What findings would I share with the data team in an executive summary?

**Questions:**

1. Did the data contain any missing values? How many, and which variables were affected? Was there a pattern to the missing data?

2. What is a benefit of using the median value of a sample instead of the mean?

3. Did the investigation give rise to further questions that I would like to explore or ask the Waze team about?

4. What percentage of the users in the dataset were Android users and what percentage were iPhone users?

5. What were some distinguishing characteristics of users who churned vs. users who were retained?

6. Was there an appreciable difference in churn rate between iPhone users vs. Android users?
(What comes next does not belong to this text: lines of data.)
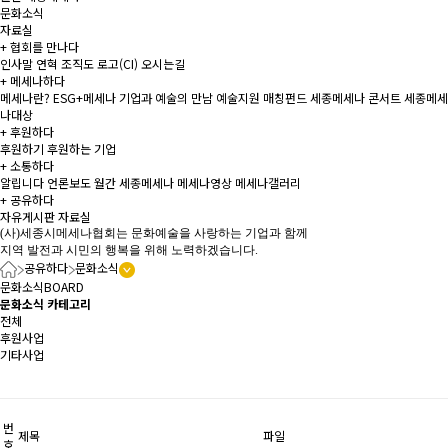
문화소식
자료실
+
협회를 만나다
인사말
연혁
조직도
로고(CI)
오시는길
+
메세나하다
메세나란?
ESG+메세나
기업과 예술의 만남
예술지원 매칭펀드
세종메세나 콘서트
세종메세
나대상
+
후원하다
후원하기
후원하는 기업
+
소통하다
알립니다
언론보도
월간 세종메세나
메세나영상
메세나갤러리
+
공유하다
자유게시판
자료실
(사)세종시메세나협회는 문화예술을 사랑하는 기업과 함께
지역 발전과 시민의 행복을 위해 노력하겠습니다.
공유하다
문화소식
문화소식
BOARD
문화소식 카테고리
전체
후원사업
기타사업
번
제목
파일
호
> 1. Yes, the data did contain missing values. However, only values from the 'labels' column were missing - 700 in total, and there is no obvious pattern to the missing values.
> 2. Mean accounts is the sum of all values divided by the number values. This includes outliers, which can skew results. Using median instead can give a better idea of what a true middle range would be.
> 3. Yes, perhaps being given more data to work with. From the analysis so far, it seems like most of the drivers churned are long-commuters e.g. truckers. The median user drove 608 km/day, 250% over the median retained user.
> 4. 64% iPhone users, and 36% Android users
> 5. Users who churned had a lot more miles driven than those retained, even in a shorter a time frame. Additionally, they used the app about half as many times as retained users over the same period.
> 6. No, there was not. iPhone vs Android in churned vs retained had minimal difference. Percentages for both were near equal.